Patrick I would be happy to have an idea of the distribution of pairs on your genomes assemblies. Was it very variable from one genome to another, and what was the average of pairs sizes and range of most fequent ones? Cheers.
Thank you to everyone who has answered. I guess part of my problem was the simplicity of the question. I am not able to answer many of the additional questions asked, but these answers(and questions) will be helpful in guiding me towards the right Coverage Depth for my current project.
Lionel, using the Nextera xt kit the library distributions going into the illumina sequencer were pretty broad (150bp-1kb). This distribution was based on the fragment profile from the BioAnalyzer chip. However, the output (sequenced) fragment sizes seemed pretty tight. I don't have the stats handy at the moment but, I'd estimate that >90% inserts were within +/-50nt of the mean (150-250nt). I'm guessing this is an artifact of amplification bias during colony formation? If you need more firm numbers I can talk to my student.
Thank you Patrick. I'm very worried on the insert sizes you gave me! With the TrueSeq it was much better as we could get inserts of 700 bp in mean by performing a sizing on gel of the fragments, and the assemblies were very good! But now illumina stopped this kit and we have to use the Nextera... !
Hi, to summarize and add a few points: The quality of the genome assembly, e.g. measured by contig number or N50 value, depends on
- coverage
- simple reads versus paired-ends/mate-pairs
- read length (HiSeq vs. MiSeq vs. 454 vs. PacBio vs. ...)
- the genome structure itself.
We have used 96x multiplexing of HiSeq, 2 x 100 nt reads. The first experiment used insert sizes of 250 - 300 bp, the second experiment used the Nextera XT with insert sizes from 250 to 1500 bp. We did not see any significant change due to the larger insert sizes (although I did not confirm them - this statement is just based on the company's information).
We targeted bacterial genomes of about 5 Mbp.

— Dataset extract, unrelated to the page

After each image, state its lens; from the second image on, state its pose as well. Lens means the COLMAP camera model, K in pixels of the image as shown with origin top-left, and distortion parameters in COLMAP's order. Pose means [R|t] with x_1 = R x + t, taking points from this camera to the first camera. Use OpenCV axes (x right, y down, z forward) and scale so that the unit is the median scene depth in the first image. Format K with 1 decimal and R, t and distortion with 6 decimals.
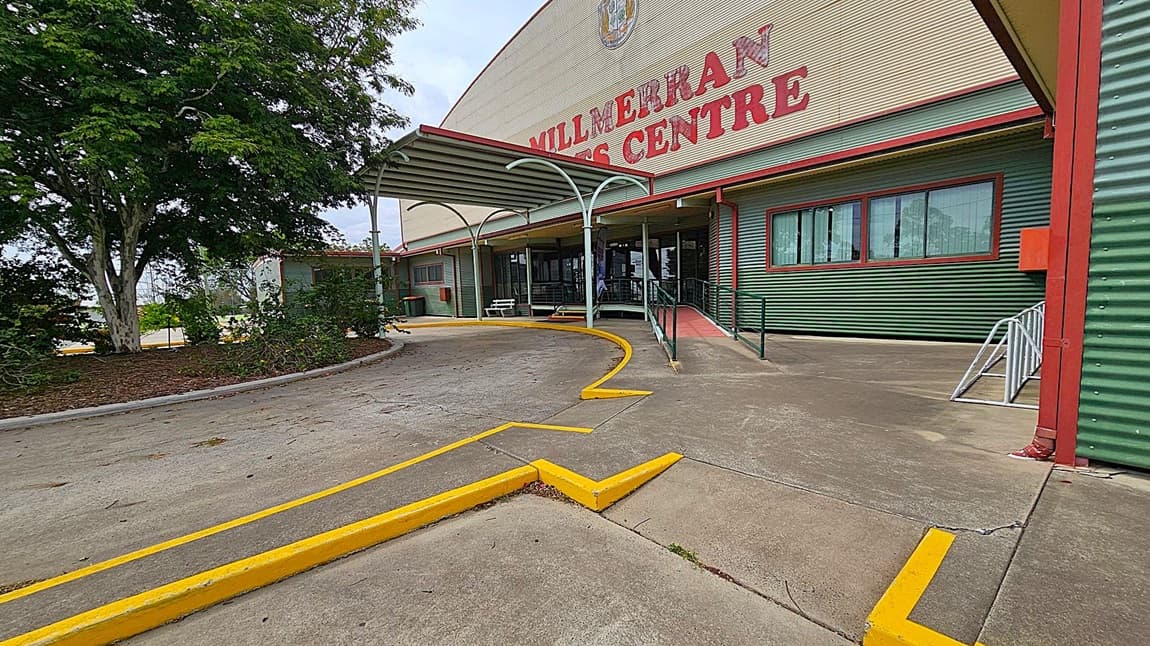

The coverage was between typically between 50x and 100x, resulting in ca. 200 contigs for enterobacteria, between 250 and 1000 contigs for Xanthomonas (depending on the species) (e.g. BioProjects PRJNA266384, PRJNA266386, PRJNA266603, PRJNA266604, PRJNA267193, PRJNA266578), and more than 1000 contigs for one strain of Burkholderia (genome size 6.6 Mbp, BioProject PRJNA267193). We tried Edena and Velvet for assembly. Depending on the species, one or the other assembly program performed better and Edena seemed to be better for repetitive regions. Watch out for our Genome Announcements in issue 3 (1), in press.
Is there anybody here who has used Pacbio for Bacterial Genome sequencing with not more than 10x coverage? what was the result?
I mean, concerning new Pacbio kits capabilities for producing of reads with mean length of more than 10kbp, is it essential to have more coverage in denovo genome assembly? I think by having reads with mean length of 10kbp , a lower coverage (10x) is enough.